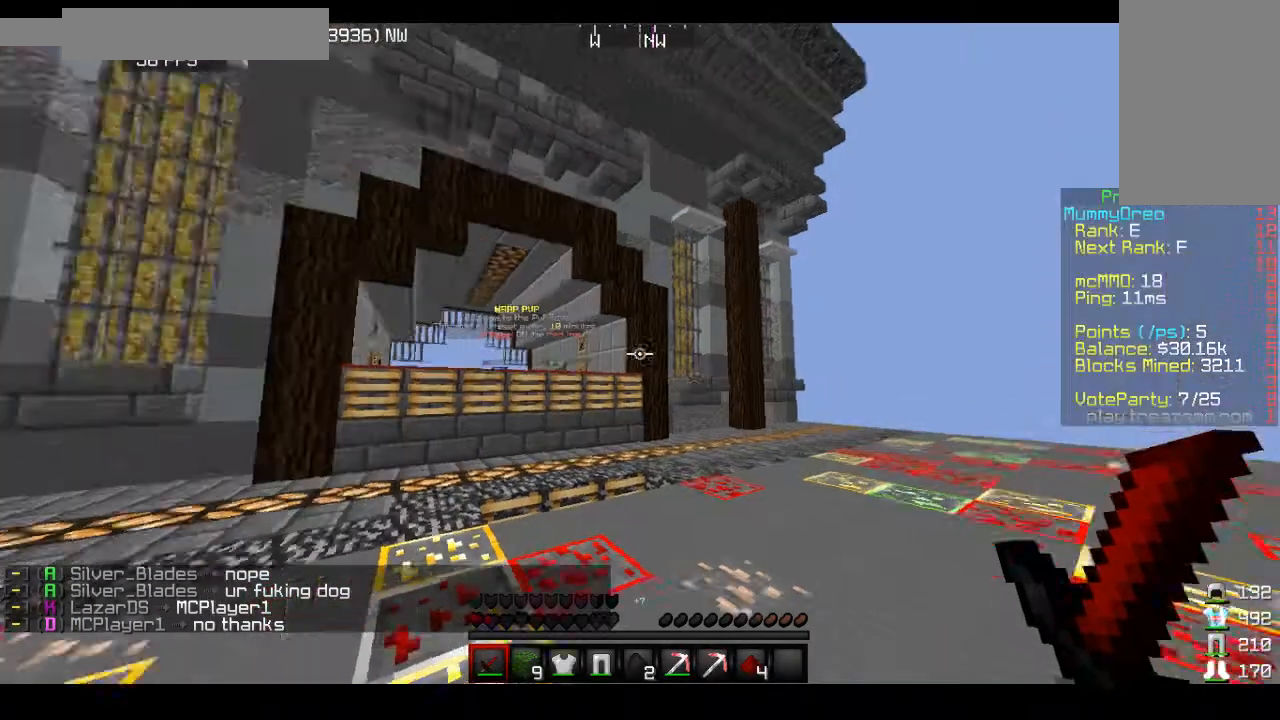
Gameplay with keyboard and mouse; each line is a JSON object with the keys and mouse buttons held at the frame after it. "events" lists presses ("down") and releases ("up") of "a", "d", "s", "space", "w", "mouse_left" and "mouse_right" between this image and that frame as [ms after this image, input, new state], when the widget could be followed in between. "mouse_left", "mouse_right" = the "left", "right" buttons of the "mouse" list. No other keys are recorded. Fast repeated clicks can show as one long hold. Mouse movement is not recorded.
{"keys": ["a", "w"], "mouse": [], "events": [[33, "w", "down"], [200, "space", "down"], [333, "a", "down"], [333, "space", "up"]]}
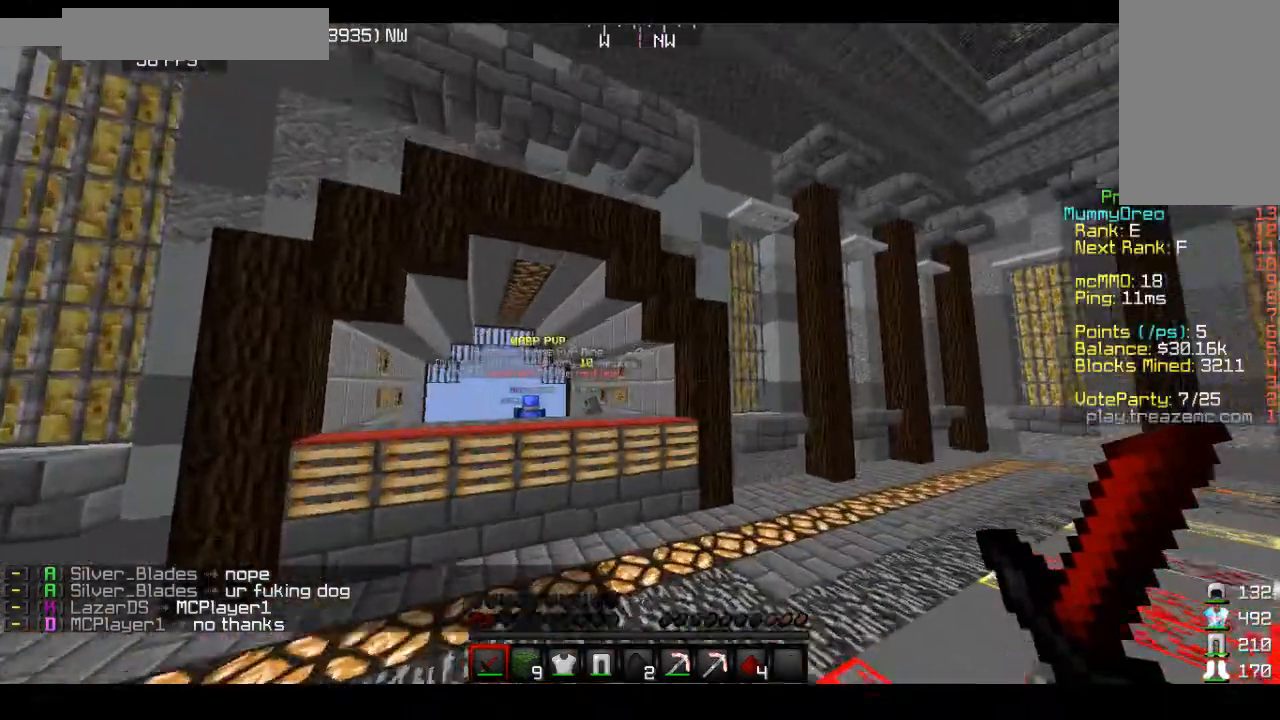
{"keys": ["a", "space", "w"], "mouse": [], "events": [[433, "space", "down"]]}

▶ [How to complete this task] Would you transcribe the whole listing above exactly? The pictures should not be included.

▶ [Exercise result]
Gameplay with keyboard and mouse; each line is a JSON object with the keys and mouse buttons held at the frame after it. "events" lists presses ("down") and releases ("up") of "a", "d", "s", "space", "w", "mouse_left" and "mouse_right" between this image and that frame as [ms after this image, input, new state], when the widget could be followed in between. "mouse_left", "mouse_right" = the "left", "right" buttons of the "mouse" list. No other keys are recorded. Fast repeated clicks can show as one long hold. Mouse movement is not recorded.
{"keys": ["a", "w"], "mouse": [], "events": [[33, "w", "down"], [200, "space", "down"], [333, "a", "down"], [333, "space", "up"]]}
{"keys": ["a", "space", "w"], "mouse": [], "events": [[433, "space", "down"]]}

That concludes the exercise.